Let's experiment with this by running the following application after completing all the implementations up to Chapter 17 in this book:
// An example of applications
#include "user.h"
void main(void) {
__asm__ __volatile__(
"li sp, 0xdeadbeef\n" // Set an invalid address to sp
"unimp" // Trigger an exception
);
}
If we run this without applying the modifications from this chapter (i.e. restoring the kernel stack from sscratch
), the kernel hangs without displaying anything, and you'll see the following output in QEMU's log:
epc:0x0100004e, tval:0x00000000, desc=illegal_instruction <- unimp triggers the trap handler
epc:0x802009dc, tval:0xdeadbe73, desc=store_page_fault <- an aborted write to the stack (0xdeadbeef)
epc:0x802009dc, tval:0xdeadbdf7, desc=store_page_fault <- an aborted write to the stack (0xdeadbeef) (2)
epc:0x802009dc, tval:0xdeadbd7b, desc=store_page_fault <- an aborted write to the stack (0xdeadbeef) (3)
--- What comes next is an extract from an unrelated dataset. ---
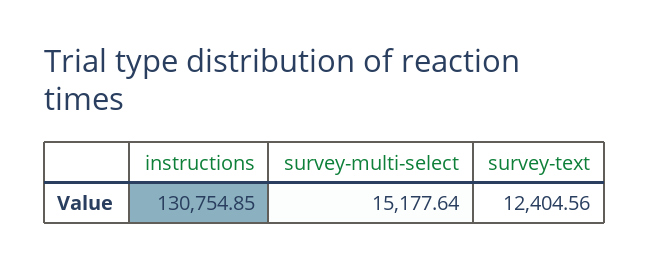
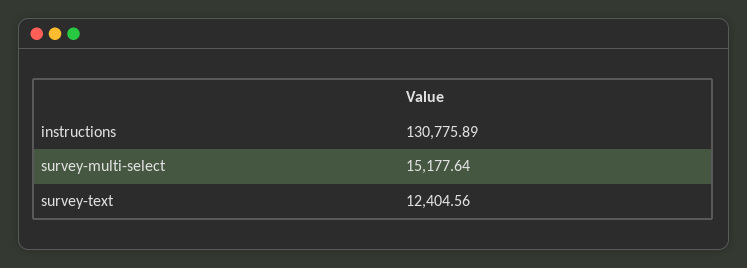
instructions: 130754.85 -> 130775.89

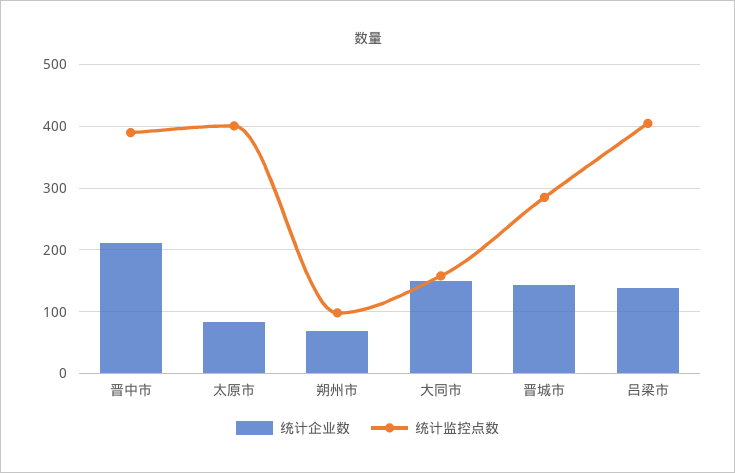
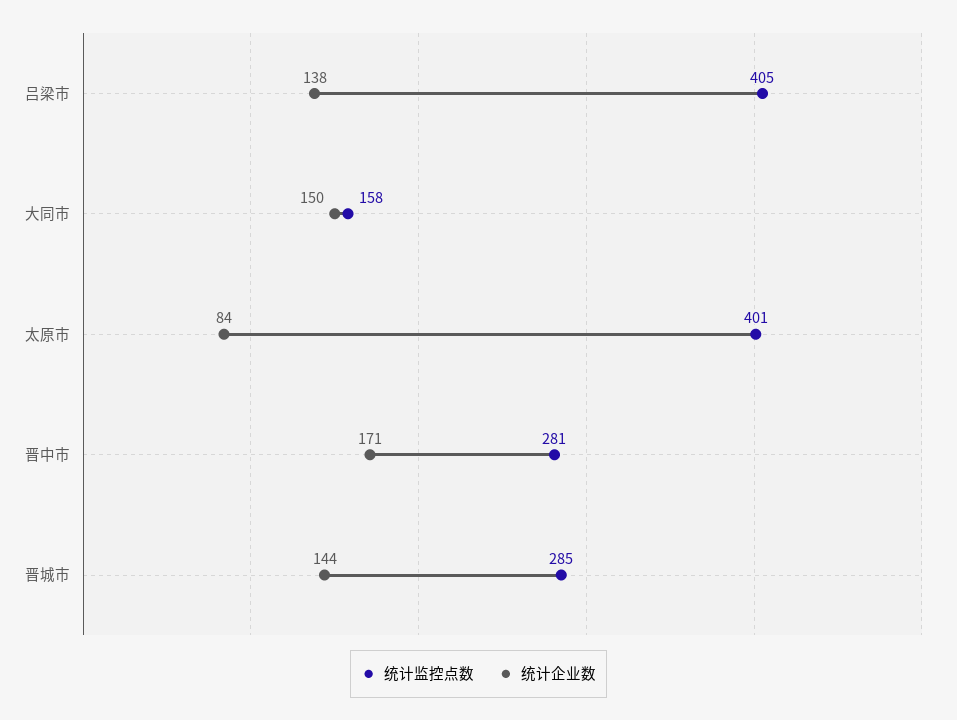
统计企业数, 晋中市: 210 -> 171
统计监控点数, 晋中市: 390 -> 281
统计企业数, 朔州市: 70 -> none
统计监控点数, 朔州市: 100 -> none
epc:0x802009dc, tval:0xdeadbcff, desc=store_page_fault <- an aborted write to the stack (0xdeadbeef) (4)
...
First, an invalid instruction exception occurs with the unimp
pseudo-instruction, transitioning to the kernel's trap handler. However, because the stack pointer points to an unmapped address (0xdeadbeef
), an exception occurs when trying to save registers, jumping back to the beginning of the trap handler. This becomes an infinite loop, causing the kernel to hang. To prevent this, we need to retrieve a trusted stack area from sscratch
.
Another solution is to have multiple exception handlers. In the RISC-V version of xv6 (a famous educational UNIX-like OS), there are separate exception handlers for cases (1) and (2) (kernelvec
) and for case (3) (uservec
). In the former case, it inherits the stack pointer at the time of the exception, and in the latter case, it retrieves a separate kernel stack. The trap handler is switched when entering and exiting the kernel.
TIP
In Fuchsia, an OS developed by Google, there was a case where an API allowing arbitrary program counter values to be set from the user became a vulnerability. Not trusting input from users (applications) is an extremely important habit in kernel development.
Next Steps
We have now achieved the ability to run multiple processes concurrently, realizing a multi-tasking OS.
However, as it stands, processes can freely read and write to the kernel's memory space. It's super insecure! In the coming chapters, we'll look at how to safely run applications, in other words, how to isolate the kernel and applications.